* **TASK STATEMENT**
Gather the lines from the material that contain "means".

* **AVAILABLE DATA**
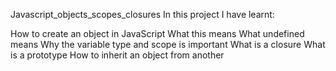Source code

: Javascript_objects_scopes_closures
In this project I have learnt:

How to create an object in JavaScript
What this means
What undefined means
Why the variable type and scope is important
What is a closure
What is a prototype
How to inherit an object from another
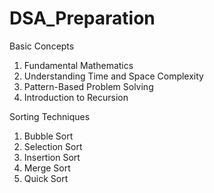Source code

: # DSA_Preparation

Basic Concepts
  1. Fundamental Mathematics  
  2. Understanding Time and Space Complexity  
  3. Pattern-Based Problem Solving  
  4. Introduction to Recursion  

Sorting Techniques
  1. Bubble Sort  
  2. Selection Sort  
  3. Insertion Sort  
  4. Merge Sort  
  5. Quick Sort  
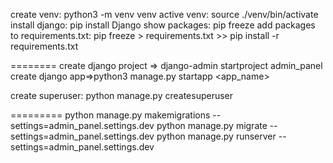create venv: python3 -m venv venv
active venv: source ./venv/bin/activate
install django: pip install Django
show packages: pip freeze
add packages to requirements.txt: pip freeze > requirements.txt >> pip install -r requirements.txt

========
create django project => django-admin startproject admin_panel
create django app=>python3 manage.py startapp <app_name>

create superuser:
python manage.py createsuperuser

=========
python manage.py makemigrations --settings=admin_panel.settings.dev
python manage.py migrate --settings=admin_panel.settings.dev
python manage.py runserver --settings=admin_panel.settings.dev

* **TASK OUTPUT**
What this means
What undefined means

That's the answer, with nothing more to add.